- **Reading text**
- The Washington Times
Wednesday, December 11, 2019

House Republican Whip Steve Scalise is keeping track of the impeachment habits of the Democratic Party, citing House Speaker Nancy Pelosi, who declared that it was a “solemn day” as she launched two articles of impeachment against President Trump. Actually, this makes the fourth “solemn day” that Mrs. Pelosi and the Democratic Party have treated themselves to so far.

“She failed to note that Democrats have had at least three other ‘solemn days’ over the past two years,” the Louisiana Republican says, reminding the accusers that they’ve repeatedly tried to impeach Mr. Trump for speaking out against NFL players who did not stand for the national anthem, again after the president used an unflattering epithet to describe certain nations, and a third time for his criticism of “The Squad” of four Democratic congresswomen.

“And while Democrats have based their most recent impeachment effort entirely on President Trump’s July 25th phone call with Ukrainian President Zelensky, Speaker Pelosi also failed to note that 104 current Democrats had voted to impeach President Trump before that phone call ever happened — including Judiciary Chairman Jerry Nadler and 16 other Democrats on the Judiciary Committee,” Mr. Scalise points out.

“That’s right: 104 out of 233 current Democrats voted for impeachment before the July phone call even took place. That’s 44% of the entire Democrat caucus,” he continues.

When you’re willing to impeach the president for anything and everything he does, filing another two articles of impeachment isn’t a “solemn day,” it’s just business as usual,” Mr. Scalise says. “The entire impeachment process has been rigged from the start.”

And one moment of hilarity: The president currently enjoys a fairly respectable job approval rating of 43% while Congress languishes at a 22% job approval according to a new Monmouth University poll.


Former House Speaker Newt Gingrich offers a little historic context to the looming prospect that Hillary Clinton just might run for the White House — which would be her third try.

- **Data**
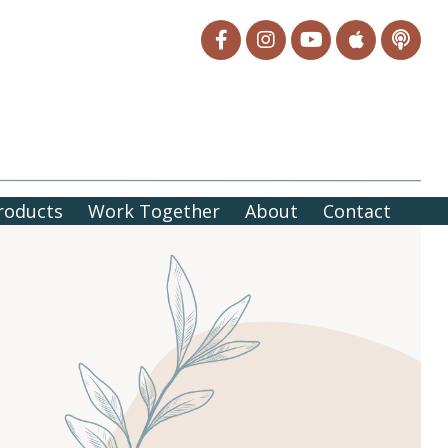
roducts
Work Together
About
Contact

- **Questions to answer**
- 1) Using the Washington Times column on impeachment, answer each question on its own line:
(a) How many articles of impeachment against President Trump did Speaker Pelosi launch?
(b) According to Mr. Scalise, how many of the 233 current Democrats voted for impeachment before the July phone call?
(c) What job approval rating for Congress does the new Monmouth University poll report?
- 2) Continue the Washington Times column on impeachment from its final sentence, in the same formal newspaper register.

- **Answers for this exercise**
- 1)
(a) Two.
(b) 104.
(c) 22%.

- 2)
“If Hillary runs she becomes the William Jennings Bryan of our time,” Mr. Gingrich notes in a tweet, citing the Democratic congressman from Nebraska who indeed ran for president three times, and eventually served as U.S. Secretary of State.

“He lost three times in 1896, 1900, 1908. Hillary has it in her to lose a third time, Mr. Gingrich noted, adding, “Hillary please make our day.”


Former California governors Arnold Schwarzenegger and Jerry Brown will appear on Thursday to be recognized for their “solar leadership.”

This designation does not have anything to do with a potential sci-fi action film for Mr. Schwarzenegger. It also is not a clever play on Mr. Brown’s old nickname, which was “Governor Moonbeam” once upon a time. Nor does it reflect Mr. Brown’s status as executive chairman of the Bulletin of Atomic Scientists, a nonprofit organization in charge of the Doomsday Clock — the symbolic timepiece that tells the world how close we are to nuclear Armageddon.

The pair will be in the city of Clovis to celebrate the fact that one million solar-paneled roofs now have been installed in California.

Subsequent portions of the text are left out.